- **Aim of the task**
All lines from the one containing "34: (95, 80)" through the final line of the records below should be reproduced exactly, with the pictures left out.

[Keypoint correspondence data]
▼▼▼

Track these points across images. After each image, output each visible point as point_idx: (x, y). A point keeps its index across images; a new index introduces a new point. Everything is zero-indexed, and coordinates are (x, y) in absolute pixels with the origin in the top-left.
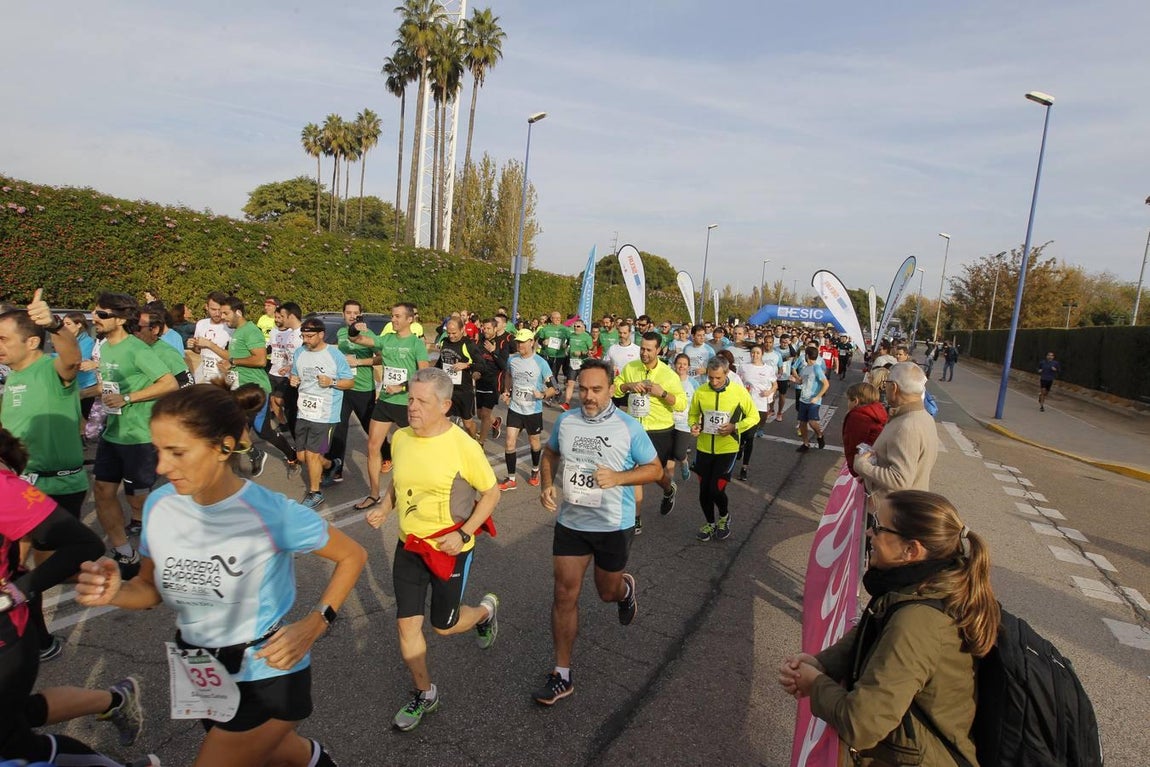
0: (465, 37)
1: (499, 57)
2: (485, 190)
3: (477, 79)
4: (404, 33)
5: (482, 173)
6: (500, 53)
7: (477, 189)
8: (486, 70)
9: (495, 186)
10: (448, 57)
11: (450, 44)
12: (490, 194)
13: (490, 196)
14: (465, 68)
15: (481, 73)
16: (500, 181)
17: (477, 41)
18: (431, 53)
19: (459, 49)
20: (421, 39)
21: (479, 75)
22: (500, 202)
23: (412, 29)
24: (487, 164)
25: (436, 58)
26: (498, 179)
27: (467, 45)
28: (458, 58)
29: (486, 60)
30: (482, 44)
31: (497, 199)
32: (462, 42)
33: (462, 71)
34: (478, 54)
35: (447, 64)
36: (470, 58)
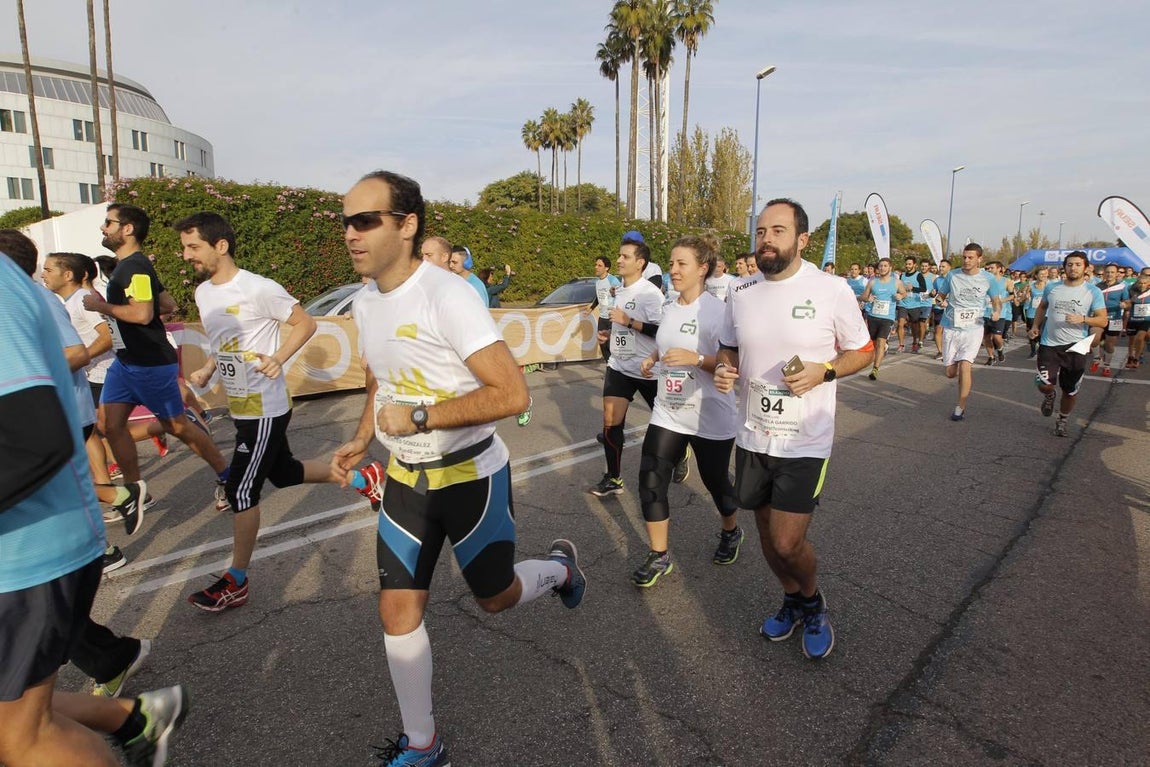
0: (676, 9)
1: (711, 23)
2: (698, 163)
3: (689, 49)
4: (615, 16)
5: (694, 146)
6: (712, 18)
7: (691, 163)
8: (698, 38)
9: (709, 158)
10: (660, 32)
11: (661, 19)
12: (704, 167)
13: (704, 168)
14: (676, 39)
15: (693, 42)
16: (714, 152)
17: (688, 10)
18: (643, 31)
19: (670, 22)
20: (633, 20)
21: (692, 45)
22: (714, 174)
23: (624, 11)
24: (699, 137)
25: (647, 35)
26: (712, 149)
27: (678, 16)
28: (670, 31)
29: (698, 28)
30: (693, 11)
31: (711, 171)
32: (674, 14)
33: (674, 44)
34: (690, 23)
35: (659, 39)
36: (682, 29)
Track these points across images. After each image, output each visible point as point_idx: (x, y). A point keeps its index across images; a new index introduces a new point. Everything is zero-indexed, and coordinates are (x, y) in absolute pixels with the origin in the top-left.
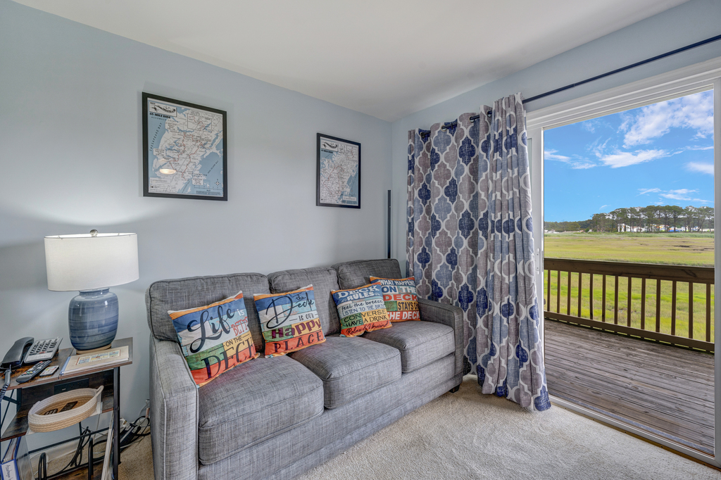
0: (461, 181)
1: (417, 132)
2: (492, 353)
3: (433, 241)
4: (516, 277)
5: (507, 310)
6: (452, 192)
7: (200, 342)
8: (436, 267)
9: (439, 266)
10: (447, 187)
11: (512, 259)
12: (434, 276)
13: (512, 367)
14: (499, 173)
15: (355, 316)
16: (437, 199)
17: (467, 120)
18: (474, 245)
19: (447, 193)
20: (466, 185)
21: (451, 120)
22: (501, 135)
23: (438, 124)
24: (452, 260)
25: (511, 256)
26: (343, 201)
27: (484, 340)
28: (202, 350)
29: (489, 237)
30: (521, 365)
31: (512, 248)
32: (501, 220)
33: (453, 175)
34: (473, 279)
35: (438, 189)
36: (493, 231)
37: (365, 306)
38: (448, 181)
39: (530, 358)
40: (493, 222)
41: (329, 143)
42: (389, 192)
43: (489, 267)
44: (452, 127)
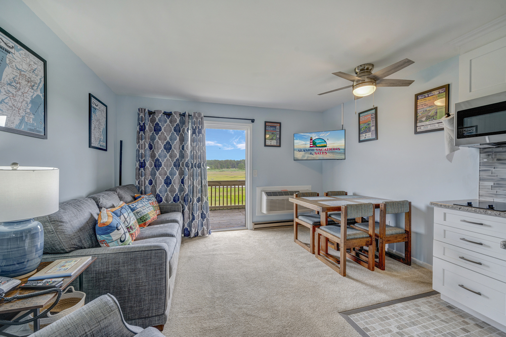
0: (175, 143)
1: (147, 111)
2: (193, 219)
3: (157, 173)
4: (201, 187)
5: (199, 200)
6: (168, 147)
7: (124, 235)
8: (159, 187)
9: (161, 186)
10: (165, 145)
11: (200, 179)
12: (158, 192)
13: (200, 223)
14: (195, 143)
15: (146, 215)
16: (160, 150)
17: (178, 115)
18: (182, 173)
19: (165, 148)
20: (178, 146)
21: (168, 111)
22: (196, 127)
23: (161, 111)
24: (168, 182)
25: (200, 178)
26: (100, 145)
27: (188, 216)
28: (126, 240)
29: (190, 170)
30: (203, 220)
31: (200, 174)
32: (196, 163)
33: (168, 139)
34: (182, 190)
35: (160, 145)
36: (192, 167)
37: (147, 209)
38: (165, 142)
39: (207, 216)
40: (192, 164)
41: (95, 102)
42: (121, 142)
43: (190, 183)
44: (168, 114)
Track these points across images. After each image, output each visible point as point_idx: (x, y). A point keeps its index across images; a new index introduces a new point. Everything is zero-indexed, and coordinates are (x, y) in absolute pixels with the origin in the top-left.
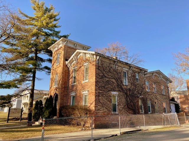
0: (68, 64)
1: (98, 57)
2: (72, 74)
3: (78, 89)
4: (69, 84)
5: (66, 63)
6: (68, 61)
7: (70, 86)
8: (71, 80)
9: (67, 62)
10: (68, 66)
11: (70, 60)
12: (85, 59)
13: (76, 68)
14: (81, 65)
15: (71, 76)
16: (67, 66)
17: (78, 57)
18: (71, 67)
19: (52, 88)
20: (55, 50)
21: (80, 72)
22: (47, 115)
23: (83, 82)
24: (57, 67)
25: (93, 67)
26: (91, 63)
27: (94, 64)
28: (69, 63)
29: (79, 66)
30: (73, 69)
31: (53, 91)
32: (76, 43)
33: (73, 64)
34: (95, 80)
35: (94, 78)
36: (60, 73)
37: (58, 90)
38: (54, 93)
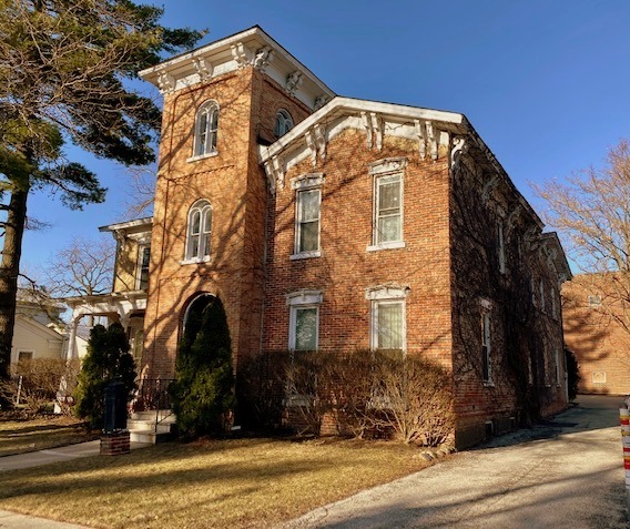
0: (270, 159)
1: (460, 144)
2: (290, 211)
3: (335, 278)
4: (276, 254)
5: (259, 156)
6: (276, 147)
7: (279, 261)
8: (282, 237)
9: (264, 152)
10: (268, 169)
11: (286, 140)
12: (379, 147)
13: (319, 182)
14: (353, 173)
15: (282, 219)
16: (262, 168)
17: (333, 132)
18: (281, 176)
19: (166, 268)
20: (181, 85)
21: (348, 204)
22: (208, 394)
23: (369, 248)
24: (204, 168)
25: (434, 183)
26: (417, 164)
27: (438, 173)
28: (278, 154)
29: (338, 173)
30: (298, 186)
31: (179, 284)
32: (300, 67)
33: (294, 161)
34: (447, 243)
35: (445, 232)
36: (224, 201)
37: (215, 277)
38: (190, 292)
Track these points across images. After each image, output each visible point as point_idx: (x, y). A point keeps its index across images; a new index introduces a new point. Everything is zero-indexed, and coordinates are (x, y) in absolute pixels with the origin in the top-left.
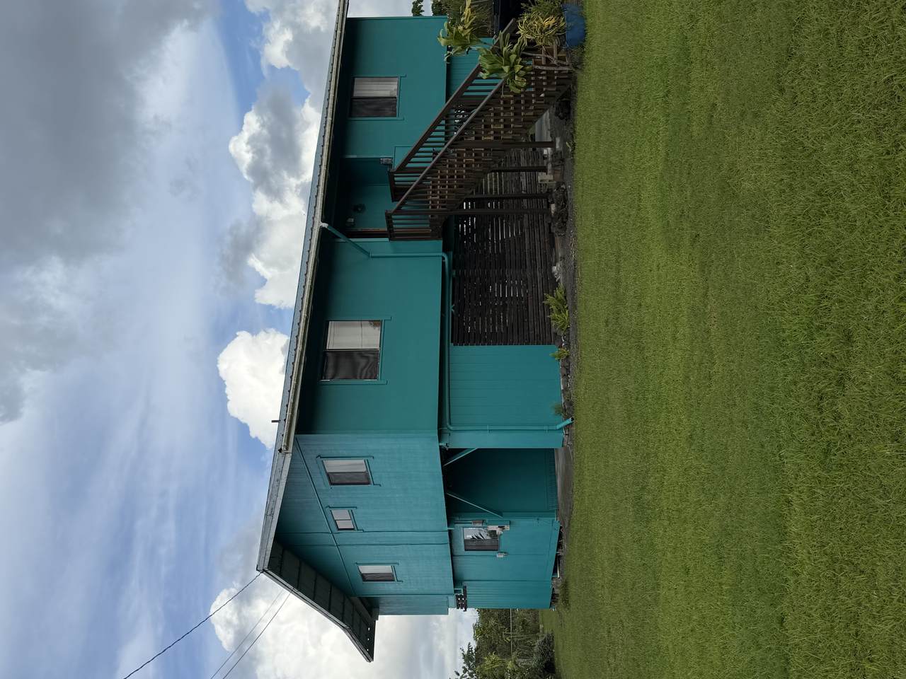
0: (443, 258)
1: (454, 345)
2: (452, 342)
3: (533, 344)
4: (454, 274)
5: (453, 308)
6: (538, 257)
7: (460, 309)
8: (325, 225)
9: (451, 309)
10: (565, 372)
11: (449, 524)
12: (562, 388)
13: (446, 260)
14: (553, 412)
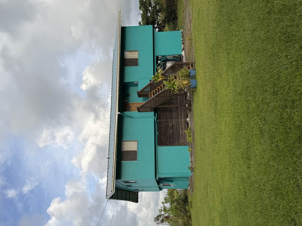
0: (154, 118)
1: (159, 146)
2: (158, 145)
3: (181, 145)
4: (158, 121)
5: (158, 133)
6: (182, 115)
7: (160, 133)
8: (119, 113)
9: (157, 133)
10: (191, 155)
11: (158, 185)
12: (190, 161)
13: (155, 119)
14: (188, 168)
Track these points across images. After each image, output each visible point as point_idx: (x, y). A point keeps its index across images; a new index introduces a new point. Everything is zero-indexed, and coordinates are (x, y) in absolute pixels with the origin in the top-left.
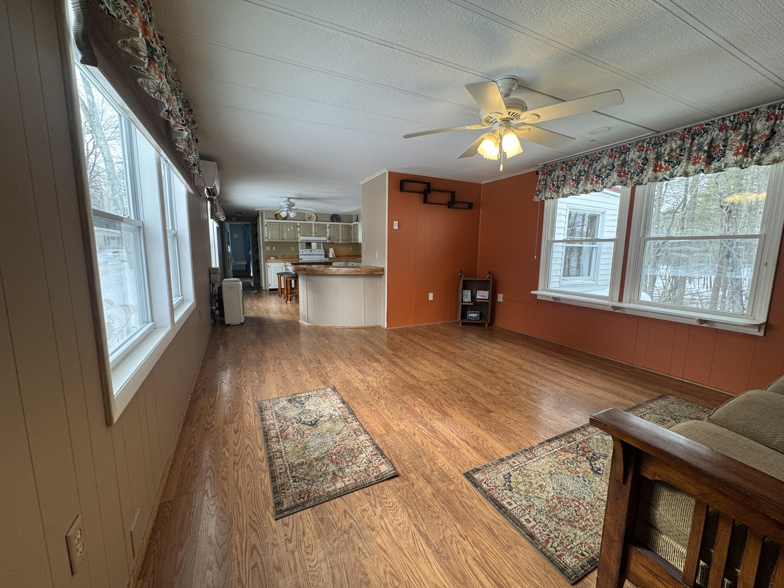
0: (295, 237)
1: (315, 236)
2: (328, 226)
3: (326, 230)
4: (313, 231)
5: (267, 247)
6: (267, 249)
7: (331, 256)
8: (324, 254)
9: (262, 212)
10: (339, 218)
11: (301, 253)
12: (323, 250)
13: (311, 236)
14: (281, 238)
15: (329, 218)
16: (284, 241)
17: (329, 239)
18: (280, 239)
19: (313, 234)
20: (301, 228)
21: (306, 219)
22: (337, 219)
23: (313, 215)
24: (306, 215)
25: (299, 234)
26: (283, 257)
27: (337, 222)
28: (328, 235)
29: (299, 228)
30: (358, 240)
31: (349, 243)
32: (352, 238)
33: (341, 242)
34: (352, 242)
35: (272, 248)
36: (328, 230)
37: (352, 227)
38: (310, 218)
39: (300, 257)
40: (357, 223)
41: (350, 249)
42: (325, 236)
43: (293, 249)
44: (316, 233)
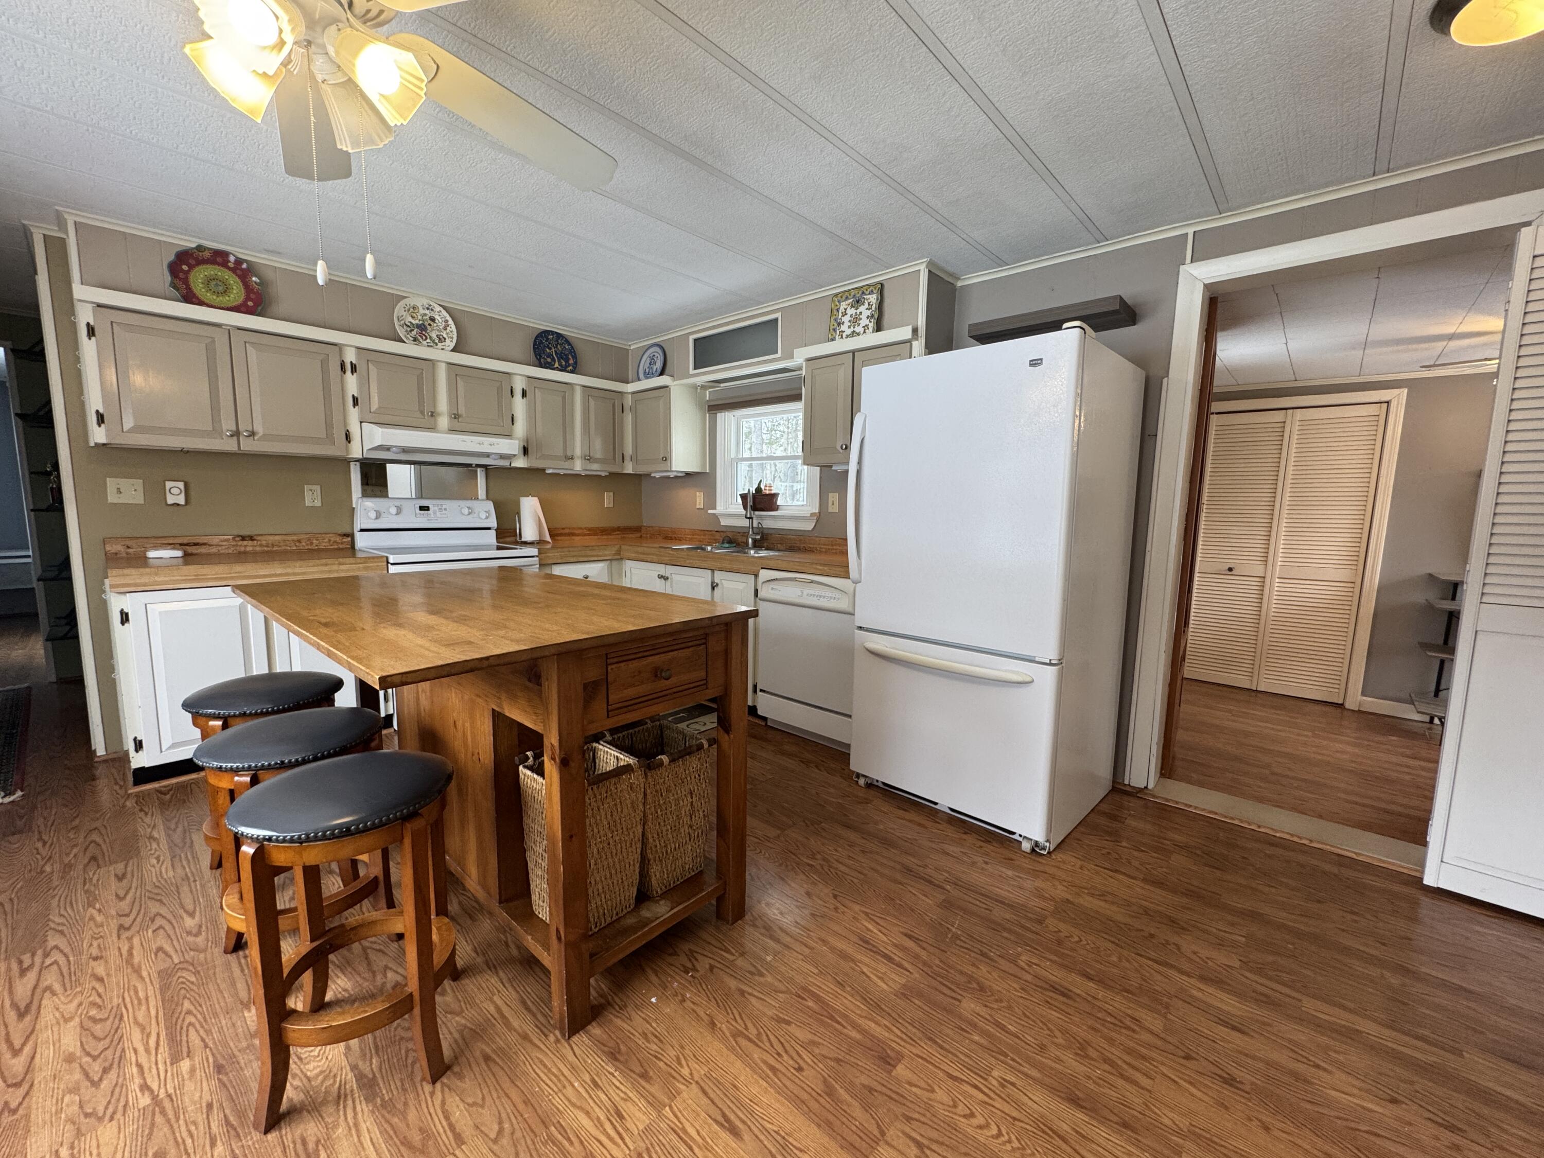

▲▲▲

- **Task solution**
34: (95, 80)
35: (94, 78)
36: (60, 73)
37: (58, 90)
38: (54, 93)
0: (270, 159)
1: (460, 144)
2: (290, 211)
3: (335, 278)
4: (276, 254)
5: (259, 156)
6: (276, 147)
7: (279, 261)
8: (282, 237)
9: (264, 152)
10: (268, 169)
11: (286, 140)
12: (379, 147)
13: (319, 182)
14: (353, 173)
15: (282, 219)
16: (262, 168)
17: (333, 132)
18: (281, 176)
19: (166, 268)
20: (181, 85)
21: (348, 204)
22: (208, 394)
23: (369, 248)
24: (204, 168)
25: (434, 183)
26: (417, 164)
27: (438, 173)
28: (278, 154)
29: (338, 173)
30: (298, 186)
31: (179, 284)
32: (300, 67)
33: (294, 161)
34: (447, 243)
35: (445, 232)
36: (224, 201)
37: (215, 277)
38: (190, 292)
Track these points across images. After each image, output each visible point as point_idx: (x, y). A point keeps its index across images; a new index introduces a new point. Everything is zero-indexed, and coordinates are (x, y) in absolute pixels with the origin in the top-left.
0: (443, 258)
1: (454, 345)
2: (452, 342)
3: (533, 344)
4: (454, 274)
5: (453, 308)
6: (538, 257)
7: (460, 309)
8: (325, 225)
9: (451, 309)
10: (565, 372)
11: (449, 524)
12: (562, 388)
13: (446, 260)
14: (553, 412)
0: (154, 118)
1: (159, 146)
2: (158, 145)
3: (181, 145)
4: (158, 121)
5: (158, 133)
6: (182, 115)
7: (160, 133)
8: (119, 113)
9: (157, 133)
10: (191, 155)
11: (158, 185)
12: (190, 161)
13: (155, 119)
14: (188, 168)
Track these points across images. After each image, output each visible point as point_idx: (x, y). A point keeps its index across images; a new index introduces a new point. Everything is zero-indexed, and coordinates are (x, y) in absolute pixels with the origin in the top-left.
0: (295, 237)
1: (315, 236)
2: (328, 226)
3: (326, 230)
4: (313, 231)
5: (267, 247)
6: (267, 249)
7: (331, 256)
8: (324, 254)
9: (262, 212)
10: (339, 218)
11: (301, 253)
12: (323, 250)
13: (311, 236)
14: (281, 238)
15: (329, 218)
16: (284, 241)
17: (329, 239)
18: (280, 239)
19: (313, 234)
20: (301, 228)
21: (306, 219)
22: (337, 219)
23: (313, 215)
24: (306, 215)
25: (299, 234)
26: (283, 257)
27: (337, 222)
28: (328, 235)
29: (299, 228)
30: (358, 240)
31: (349, 243)
32: (352, 238)
33: (341, 242)
34: (352, 242)
35: (272, 248)
36: (328, 230)
37: (352, 227)
38: (310, 218)
39: (300, 257)
40: (357, 223)
41: (350, 249)
42: (325, 236)
43: (293, 249)
44: (316, 233)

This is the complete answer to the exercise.